No. He is obviously covering his ass. He hasn't given me his last name or number. He communicates only through the site. A few days ago I called him out and was like where is your wife when you're always on here?! He said she was right next to him but couldn't see the screen. Seriously.


----------



## rocknrolla (Jun 14, 2015)

I haven't actually ever fallen for a married man, it is more just falling for jerks


----------



## rocknrolla (Jun 14, 2015)

I have considered that. When someone else would say game over I still can't walk away. I have wondered why I can't many times


----------



## Wolf1974 (Feb 19, 2014)

Many people online are attention seekers and many are married. Don't for a second think only guys do this. I have figured out or met several married women online just looking for attention or affairs. 

The first rule of thumb is nothing is real until you meet. People like about thier ages, weight, wealth, marriage status, all of it. You have to push the agenda of meeting and meeting soon even if it's just for coffee. Online dating is a crap shoot. Keep low expectations until you meet. No long term relationships by skype or email or text.


----------



## TAMAT (Jun 20, 2015)

rocknrolla,

I understand the addictive nature of the conversations you had with this guy, but you didn't follow your gut when he did not reveal his identity. 

Chalk it up as a lesson and try to find out his identity to out him to his wife. Play along if you have to. Although you were foolish to give yourself to someone who wanted to give you nothing, the married man was the one who emotionally abused you and it was intentional. 

I'm sure MM will say something like "it's all part of the game", "hate the game not the player" so sad too bad MM loses this time.

Tamat


----------



## Tito Santana (Jul 9, 2015)

rocknrolla said:


> No. He is obviously covering his ass. He hasn't given me his last name or number. He communicates only through the site. A few days ago I called him out and was like where is your wife when you're always on here?! He said she was right next to him but couldn't see the screen. Seriously.


Take it as a learning experience. You dodged a bullet. The guy is a POS. He's married, talking up other women on line, while his wife is sitting next to him. Even if he wanted to/was willing to leave his wife, would you want that guy? He would do the exact same thing to you, as soon as he got bored. Don't underestimate his intentions either. You may think he wasn't interested in sex, but I would be willing to bet he would try to set it up eventually.


----------



## Openminded (Feb 21, 2013)

He does it because he wants excitement in his life. Something to look forward to. You aren't the first, and you definitely won't be the last, to buy into his fantasy as he's typing messages while sitting next to his wife. 

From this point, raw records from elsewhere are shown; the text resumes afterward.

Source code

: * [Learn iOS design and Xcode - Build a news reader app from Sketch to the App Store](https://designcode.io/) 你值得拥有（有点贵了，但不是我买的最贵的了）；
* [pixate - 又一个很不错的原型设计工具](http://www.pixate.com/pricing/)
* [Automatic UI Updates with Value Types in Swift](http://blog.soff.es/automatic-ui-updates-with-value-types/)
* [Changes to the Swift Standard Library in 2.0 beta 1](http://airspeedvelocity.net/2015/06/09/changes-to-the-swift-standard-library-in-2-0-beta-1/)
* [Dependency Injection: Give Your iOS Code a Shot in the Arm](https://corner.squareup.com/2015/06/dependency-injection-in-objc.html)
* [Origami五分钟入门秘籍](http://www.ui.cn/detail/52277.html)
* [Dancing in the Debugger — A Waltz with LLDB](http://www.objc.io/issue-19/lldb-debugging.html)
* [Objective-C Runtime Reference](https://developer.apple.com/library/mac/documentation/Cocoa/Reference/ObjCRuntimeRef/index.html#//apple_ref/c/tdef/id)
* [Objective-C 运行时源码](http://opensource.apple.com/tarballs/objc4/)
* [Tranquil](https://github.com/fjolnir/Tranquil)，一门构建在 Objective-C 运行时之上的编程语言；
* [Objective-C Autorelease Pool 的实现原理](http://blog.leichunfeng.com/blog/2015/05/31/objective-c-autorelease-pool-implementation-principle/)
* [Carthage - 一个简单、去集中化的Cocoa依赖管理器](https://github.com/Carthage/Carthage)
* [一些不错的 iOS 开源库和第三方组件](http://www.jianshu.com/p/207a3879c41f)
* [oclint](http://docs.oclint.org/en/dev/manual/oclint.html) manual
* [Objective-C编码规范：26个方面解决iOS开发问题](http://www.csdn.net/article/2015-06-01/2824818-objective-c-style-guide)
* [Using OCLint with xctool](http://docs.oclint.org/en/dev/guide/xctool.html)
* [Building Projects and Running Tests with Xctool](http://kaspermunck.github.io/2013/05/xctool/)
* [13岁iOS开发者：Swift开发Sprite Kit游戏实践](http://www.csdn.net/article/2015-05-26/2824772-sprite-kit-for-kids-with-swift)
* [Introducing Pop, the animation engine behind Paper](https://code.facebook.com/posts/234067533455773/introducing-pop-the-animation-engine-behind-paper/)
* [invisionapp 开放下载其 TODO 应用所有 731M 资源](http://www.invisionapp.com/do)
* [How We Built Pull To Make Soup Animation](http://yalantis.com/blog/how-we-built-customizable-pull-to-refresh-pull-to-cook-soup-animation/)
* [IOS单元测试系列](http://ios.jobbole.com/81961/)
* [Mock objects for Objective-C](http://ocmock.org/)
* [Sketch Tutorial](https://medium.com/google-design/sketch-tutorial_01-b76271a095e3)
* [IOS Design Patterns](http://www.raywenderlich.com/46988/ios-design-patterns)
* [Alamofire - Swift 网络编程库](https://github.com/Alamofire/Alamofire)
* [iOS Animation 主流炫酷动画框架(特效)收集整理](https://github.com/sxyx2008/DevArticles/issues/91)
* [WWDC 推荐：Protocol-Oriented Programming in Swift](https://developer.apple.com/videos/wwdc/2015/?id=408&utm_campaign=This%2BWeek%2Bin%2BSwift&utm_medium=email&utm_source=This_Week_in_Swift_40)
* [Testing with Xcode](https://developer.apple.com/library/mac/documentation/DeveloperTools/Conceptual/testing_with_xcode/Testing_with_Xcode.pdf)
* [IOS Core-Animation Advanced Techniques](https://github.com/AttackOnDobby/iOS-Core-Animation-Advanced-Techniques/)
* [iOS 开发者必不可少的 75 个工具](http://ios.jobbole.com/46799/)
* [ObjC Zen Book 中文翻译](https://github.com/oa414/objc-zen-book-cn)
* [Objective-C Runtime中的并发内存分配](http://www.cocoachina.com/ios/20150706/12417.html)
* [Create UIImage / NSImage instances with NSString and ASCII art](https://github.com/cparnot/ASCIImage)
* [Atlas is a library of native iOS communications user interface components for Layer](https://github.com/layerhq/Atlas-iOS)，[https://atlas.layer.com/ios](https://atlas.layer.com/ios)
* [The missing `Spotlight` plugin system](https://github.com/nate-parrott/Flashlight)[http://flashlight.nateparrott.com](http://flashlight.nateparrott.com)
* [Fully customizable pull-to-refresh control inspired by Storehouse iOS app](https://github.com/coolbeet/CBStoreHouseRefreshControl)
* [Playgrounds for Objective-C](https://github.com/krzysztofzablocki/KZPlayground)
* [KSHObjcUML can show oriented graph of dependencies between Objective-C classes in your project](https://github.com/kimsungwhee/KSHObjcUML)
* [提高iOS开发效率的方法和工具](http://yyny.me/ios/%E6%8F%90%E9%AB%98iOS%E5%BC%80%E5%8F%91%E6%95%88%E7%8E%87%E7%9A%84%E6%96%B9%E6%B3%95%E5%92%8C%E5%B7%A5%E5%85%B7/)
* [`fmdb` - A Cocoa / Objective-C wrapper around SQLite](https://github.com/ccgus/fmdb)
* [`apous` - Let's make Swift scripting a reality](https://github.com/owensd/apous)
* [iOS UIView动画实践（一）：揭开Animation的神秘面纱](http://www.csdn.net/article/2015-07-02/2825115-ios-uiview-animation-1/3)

He never intended to meet you so there never were going to be any actions to back the words up. The purpose was to have you validate that he's great. And to bring back the giddy feeling people get in the beginning when they meet someone new. That's what he's seeking. Many people have affairs to get that feeling back. 

Maybe he's too scared to have a physical affair (or maybe he's been caught before) so he thinks this is the next best thing -- at your expense. And there are many more out there just like him so be aware of that going forward. 

Stop wasting your time. Block him. And move on. 

PS
You get over setbacks by not keeping in your life the person causing them.


----------



## Holland (Aug 20, 2012)

This is exactly why talking for weeks to a random is not the best thing to do, next time have a couple of chats and then meet in person.

Why are you still talking to him? Why did you get attached to a person behind a screen? Sure he has issue but you might want to be a bit introspective and find out why you have these continual issues. It is not hard to meet decent men online if you have firm boundaries, value yourself and have some dignity. Maybe it is time to get offline for awhile, it is not for you ATM.


----------